Tussen de oude foto's kom ik er eentje tegen waarop ik op het strand van Terschelling sta, aan de rand van de zee waarachter het silhouet van Vlieland zich aftekent tegen de horizon. In mijn linkerhand houd ik een tekenboekje en in mijn rechter een potlood, ik kijk - weet ik - beurtelings naar het eiland in de verte en het papier.
Het voelt prettig en vertrouwd om deze foto terug te zien. Jarenlang al heb ik vaak een blocje of tekenboekje op zak, een potloodje en/of een (altijd zwartschrijvende) balpen, bij voorkeur zo klein dat alles in een broekzak of borstzakje past.
Tekenen heb ik van mijn vader, die het ook vaak en graag deed. Ik zie hem voor me met een schetsblok op schoot of een groot vel tekenpapier voor zich op tafel. In de jaren dat hij bij de papierfabriek van Van Gelder werkte hadden we bij ons thuis altijd tekenpapier in overvloed; ik zal er binnenkort eens een stukje aan wijden.
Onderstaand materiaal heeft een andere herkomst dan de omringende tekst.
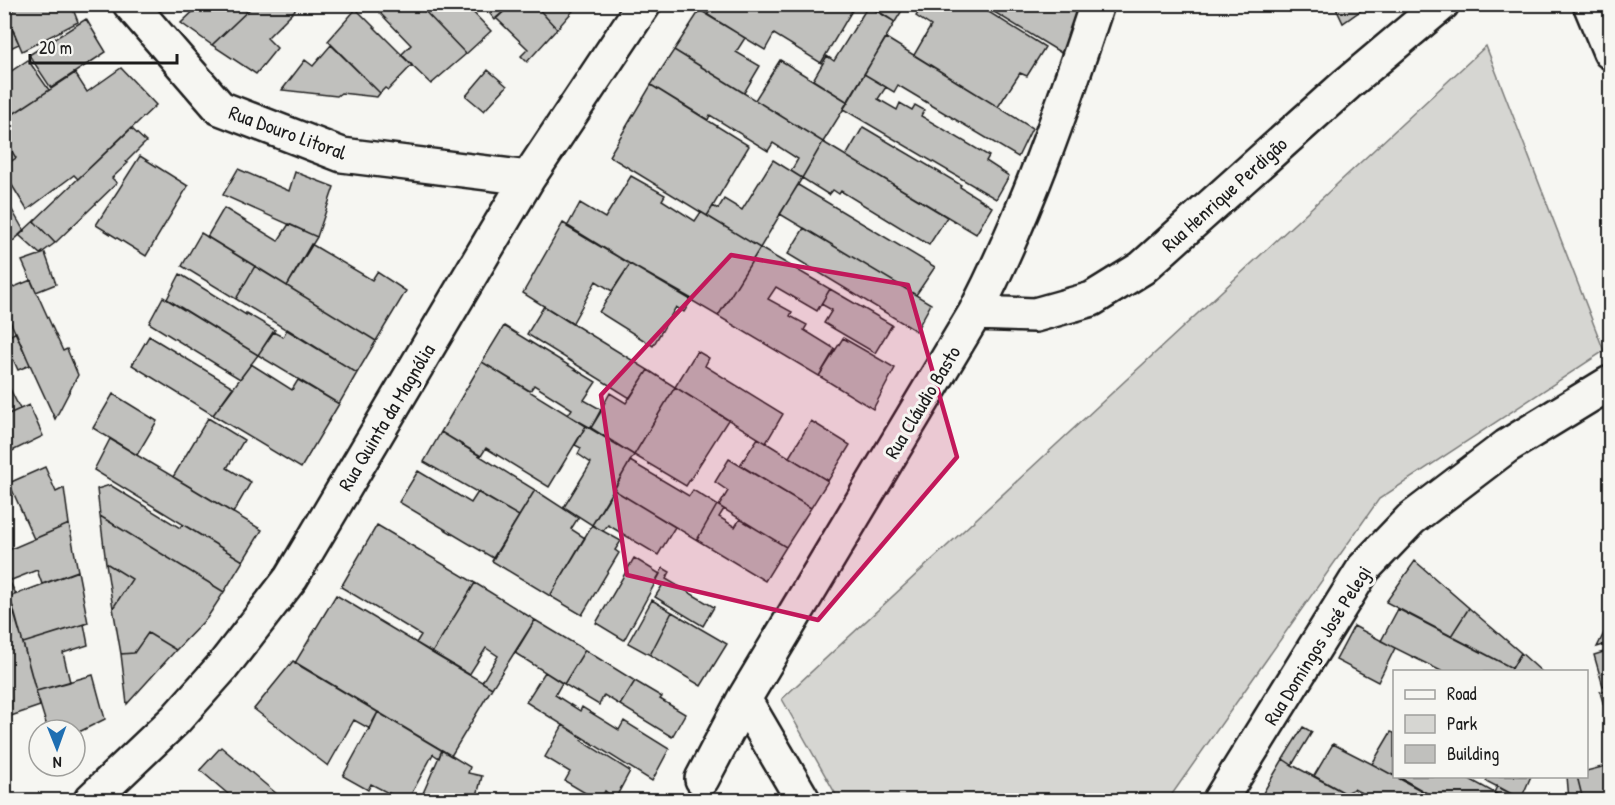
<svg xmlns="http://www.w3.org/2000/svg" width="1615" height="805" font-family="'Patrick Hand',sans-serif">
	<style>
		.green { fill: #d6d6d2; stroke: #797977; stroke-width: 1.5 }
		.building { fill: #c0c0bd; stroke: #1c1c1c; stroke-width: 1.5 }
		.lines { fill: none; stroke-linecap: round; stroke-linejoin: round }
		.street-casing { stroke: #1c1c1c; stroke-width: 38 }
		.street { stroke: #f6f6f2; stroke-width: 33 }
		.marked { fill: #c2185b; fill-opacity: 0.2; stroke: #c2185b; stroke-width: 4.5; stroke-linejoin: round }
		.labels { text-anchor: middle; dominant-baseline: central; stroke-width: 6; stroke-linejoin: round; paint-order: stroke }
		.street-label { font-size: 20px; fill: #1c1c1c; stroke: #f6f6f2 }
	</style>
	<rect width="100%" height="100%" fill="#f6f6f2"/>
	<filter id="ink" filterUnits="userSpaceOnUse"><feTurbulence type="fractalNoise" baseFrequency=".0167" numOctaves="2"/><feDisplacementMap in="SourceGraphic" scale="12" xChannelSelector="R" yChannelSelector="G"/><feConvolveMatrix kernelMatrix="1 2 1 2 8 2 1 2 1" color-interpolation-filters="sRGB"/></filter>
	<g filter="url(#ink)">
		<path class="green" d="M1486,46L1604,351L1379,499L1168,800H839L782,699Z"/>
		<path class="building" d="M24,4H71L78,22L22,51L6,13Z
			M201,4H255L212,45L181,23Z
			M255,4H301L267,38L277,48L256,74L212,45Z
			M388,4H418L466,54L431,84L401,55L411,45L380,13Z
			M418,4H465L491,31L466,54Z
			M482,4H512L495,20Z
			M512,4H534L557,29L527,62L521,56L528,49L496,18Z
			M534,4H579L557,29Z
			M716,4H847L853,9L821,63L774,34L765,50L707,15Z
			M868,4H906L895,22Z
			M923,4H976L1045,47L1027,76L1020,73L998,107L914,55L931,26L916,16Z
			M981,4H1066L1078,12L1068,57Z
			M1334,4H1370L1343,23Z
			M868,6L895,22L848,102L813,80L827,56L834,61Z
			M356,9L412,65L388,90L385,88L380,93L328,41Z
			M700,10L745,38L736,52L760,66L744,93L674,50Z
			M4,13L19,44L4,51Z
			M86,19L106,52L51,88L29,55Z
			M886,38L1032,128L1018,157L901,87L898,85L894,92L864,74Z
			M331,45L380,93L377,97L341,93L337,96L282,90L305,60L313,66Z
			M674,50L823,142L802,178L791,171L798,159L773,143L768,151L710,115L708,120L651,85Z
			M28,60L49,90L4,120V76Z
			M780,60L848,102L823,142L755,100Z
			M121,68L156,105L78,179L74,175L27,210L10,182L4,187V166L16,158L4,138V120L75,73L87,92Z
			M488,70L507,86L484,111L466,96Z
			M864,74L886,87L878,99L897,110L900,103L912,110L915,105L924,110L921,116L989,156L986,161L1009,176L996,199L843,109Z
			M651,85L749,146L707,216L609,156Z
			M863,127L961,185L960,187L992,207L976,234L846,156Z
			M131,128L146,142L126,162L128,163L112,178L117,183L55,243L34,221Z
			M4,138L16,158L4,166Z
			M823,142L947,217L929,245L841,191L839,194L833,190L829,195L802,178Z
			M140,156L188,186L146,256L96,225Z
			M773,160L802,178L760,248L707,216L713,206L718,209L724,199L742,210Z
			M238,169L289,191L295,172L334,187L317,237L223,195Z
			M631,176L665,195L662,200L695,221L701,212L760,248L718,316L567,227L580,203L605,218Z
			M798,185L935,267L916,295L780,214Z
			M4,196L24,231L4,249Z
			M224,208L278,241L289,224L317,237L287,286L207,237Z
			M34,221L55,243L40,254L19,235Z
			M563,223L630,264L612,291L596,281L572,324L523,293Z
			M804,228L931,304L916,331L788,254Z
			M201,233L255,266L236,299L182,266Z
			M311,244L372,280L377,272L406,291L376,341L287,286Z
			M760,248L830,289L817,311L776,287L768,299L792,312L790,316L807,325L804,330L835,349L819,376L718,316Z
			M45,253L56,284L36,292L22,261Z
			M630,264L692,299L684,312L676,307L653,346L599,312Z
			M255,266L376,341L357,373L236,299Z
			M180,274L246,315V313L275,330L258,355L167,299Z
			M31,280L63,351L67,349L78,375L55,419L4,308V291Z
			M830,289L892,325L875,353L824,323L832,310L821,304Z
			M163,297L258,355L240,379L149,323Z
			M544,306L648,370L630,398L527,334Z
			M504,326L596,382L584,400L602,410L591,428L568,415L572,409L534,385L530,391L482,362Z
			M287,329L357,373L339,404L258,355L273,332L283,337Z
			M16,332L30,365L18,370L4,339Z
			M149,336L233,387L213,415L132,365Z
			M843,338L895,368L873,409L819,376Z
			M697,351L709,358L705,366L783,414L766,443L675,387Z
			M482,362L586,426L549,487L486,448L481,456L441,432Z
			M251,364L292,390L298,380L339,404L301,468L213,415Z
			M648,370L675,387L634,455L591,428L610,393L626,403Z
			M4,377L20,409L4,416Z
			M675,387L728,420L686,486L634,455Z
			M113,394L157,421L137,455L93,428Z
			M29,405L43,436L4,455V416Z
			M208,418L244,440L227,468L251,482L233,513L173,477Z
			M811,421L850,445L828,481L789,457Z
			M586,426L634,455L592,525L564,507L591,463L578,454L581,448L575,445Z
			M441,432L535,490L519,516L424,462Z
			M758,438L828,481L811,508L740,465Z
			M110,439L262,530L243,561L94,470Z
			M729,459L811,508L786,547L719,506L728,491L715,482Z
			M630,461L689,496L693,490L717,505L697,540L614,490Z
			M45,467L56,492L64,488L69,524L34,539L9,483Z
			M418,471L471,503L478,492L519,516L493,558L399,502Z
			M110,485L180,528L182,524L243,561L224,592L100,516L97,489Z
			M535,490L578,518L571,529L585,538L550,596L492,561Z
			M614,490L675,527L658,555L608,525L603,531L592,525Z
			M717,505L724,509L719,517L735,527L740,519L786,547L765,581L697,540Z
			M100,516L224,592L207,618L176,650L148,633L134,653L121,654L113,608L132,579L106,563Z
			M69,524L78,571L42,584L37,570L9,581L4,571V552Z
			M377,525L475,583L432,653L416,643L421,635L341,587Z
			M592,525L621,541L615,550L619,553L582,615L550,596Z
			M634,558L660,574L624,640L596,623Z
			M1415,561L1469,608L1451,636L1386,602Z
			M106,563L132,579L113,608L110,589Z
			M663,568L670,572L666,579L714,607L703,626L655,597L662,586L655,582Z
			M4,571L16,594L9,597L13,607L4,611Z
			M78,571L88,623L23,643L9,597Z
			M475,583L535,620L492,688L482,682L498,656L486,648L469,675L432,653Z
			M336,595L492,688L451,756L295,663Z
			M652,600L672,612L650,655L628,643Z
			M13,607L40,706L8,717L4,706V626L13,624L9,609Z
			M1469,608L1521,653L1512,668L1451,636Z
			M1398,609L1512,668L1510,672H1443L1381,641Z
			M672,612L727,644L701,686L650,655Z
			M535,620L585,650L564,684L515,653Z
			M1610,621V643L1597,647Z
			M84,624L88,645L63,653L70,682L36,691L23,643Z
			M1354,626L1395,648L1378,682L1336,660Z
			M148,633L176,650L127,704L121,654L134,653Z
			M585,650L635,681L620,705L604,695L599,705L564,684Z
			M1610,650V684L1603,686L1594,655Z
			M1521,653L1542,672H1510Z
			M293,661L378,712L370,729L354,720L328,766L254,709Z
			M545,672L562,683L555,695L580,711L582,707L619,730L624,721L669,749L652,781L526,702Z
			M93,675L105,719L75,734V730H48L36,691Z
			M635,681L662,697L660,699L685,714L672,737L620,705Z
			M1610,689V727L1600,692Z
			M378,712L442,750L439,758L433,754L408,800H402L371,784L368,790L343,776Z
			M563,725L583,738L582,741L630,771L615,799L605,791L600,800H597L565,781L570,772L545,757Z
			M1303,727L1312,732L1292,765L1283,759Z
			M1391,732L1394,733V776L1372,764Z
			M1333,744L1372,764L1439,800H1375L1354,789L1345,793L1314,776Z
			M221,747L284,800H235L200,770Z
			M442,750L470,767L468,773L482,776L476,800H420Z
			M1283,759L1292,765L1358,800H1276L1263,793Z
			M1610,765V798L1599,800H1583L1577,776H1586V771Z
			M1397,776H1464L1504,798L1503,800H1439Z
			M1489,776H1531L1521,799L1486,781Z
			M1567,776H1577L1583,800H1569Z
			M1497,786L1521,799L1524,800H1503L1504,798L1494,793Z"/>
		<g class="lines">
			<g class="street-casing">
				<path id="street" d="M130,4L220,108L342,155L528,178
					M1590,4L1610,52
					M975,313L1035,315L1092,299L1142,268L1347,84L1442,4
					M744,699L803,800
					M702,779L744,699L975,313C1026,214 1062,110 1097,4
					M91,800L175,720L223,666L291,578L528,178L644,4
					M1220,800L1364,568L1411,519L1507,446L1610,383"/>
			</g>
			<use href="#street" class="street"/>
		</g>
	</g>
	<path class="marked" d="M731,255L908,285L957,457L818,620L627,575L601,395Z"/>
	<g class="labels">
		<g class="street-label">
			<text transform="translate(288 132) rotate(20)">Rua Douro Litoral</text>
			<text transform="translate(1224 194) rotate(-42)">Rua Henrique Perdigão</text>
			<text transform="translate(922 402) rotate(-59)">Rua Cláudio Basto</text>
			<text transform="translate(386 417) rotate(-59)">Rua Quinta da Magnólia</text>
			<text transform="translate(1317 645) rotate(-58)">Rua Domingos José Pelegi</text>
		</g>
	</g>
	<rect width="1615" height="805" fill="none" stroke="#f6f6f2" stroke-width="24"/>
	<rect x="12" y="12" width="1591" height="781" fill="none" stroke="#1c1c1c" stroke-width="2" filter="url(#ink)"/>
	<rect x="1393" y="670" width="195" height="108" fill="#f6f6f2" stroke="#9f9f9c" stroke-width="1.5"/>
	<rect x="1405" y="690" width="30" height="9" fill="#f6f6f2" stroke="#9f9f9c" stroke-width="1.5"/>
	<text x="1447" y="700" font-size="18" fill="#1c1c1c">Road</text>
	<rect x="1405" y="715" width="30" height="18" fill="#d6d6d2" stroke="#9f9f9c" stroke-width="1.5"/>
	<text x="1447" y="730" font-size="18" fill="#1c1c1c">Park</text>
	<rect x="1405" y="745" width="30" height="18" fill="#c0c0bd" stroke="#9f9f9c" stroke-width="1.5"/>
	<text x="1447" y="760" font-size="18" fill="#1c1c1c">Building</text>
	<g transform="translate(57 748) rotate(179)"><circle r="28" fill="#f6f6f2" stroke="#9f9f9c" stroke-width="1.5"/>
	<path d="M0-4.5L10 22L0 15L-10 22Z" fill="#1f6fb2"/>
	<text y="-9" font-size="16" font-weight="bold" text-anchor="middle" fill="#1c1c1c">N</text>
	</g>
	<path d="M30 54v9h147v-9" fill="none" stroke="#1c1c1c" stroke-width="3"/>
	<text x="39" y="54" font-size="18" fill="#1c1c1c" stroke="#f6f6f2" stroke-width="4.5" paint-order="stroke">20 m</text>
</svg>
Tekenen uit de hand is een plezier dat ik zelf heb ontdekt door te wandelen en te blijven stilstaan bij een mooi uitzicht dat erom vraagt om op papier gezet te worden in snelle lijnen waarbij de essentie overblijft. Vaak is vijf minuten al genoeg, een andere keer iets minder of iets meer, maar in alle gevallen staat de tijd tijdens het kijken en schetsen even stil en blijft een gevoel van grote voldoening hangen bij het hervatten van de wandeling.
Zoals afgelopen zomer toen ik met Angèle in een huisje aan de Kaag zat en we daar allebei aan het tekenen sloegen. Tijdens een paar wandelingen door de polder had ik natuurlijk mijn kleine tekenboekje bij me en een potloodje.
In het nabijgelegen dorp Rijpwetering liep ik een straatje in, en tussen de huizen door was daar opeens dit doorkijkje op de kerk met een hooiberg en een oude boerderij op de voorgrond. De tijd stond stil en ik weet niet hoe lang of kort ik daar gestaan heb.
Maar wel weet ik dat ik weer helemaal terug ben bij het snelle schetsen uit de hand.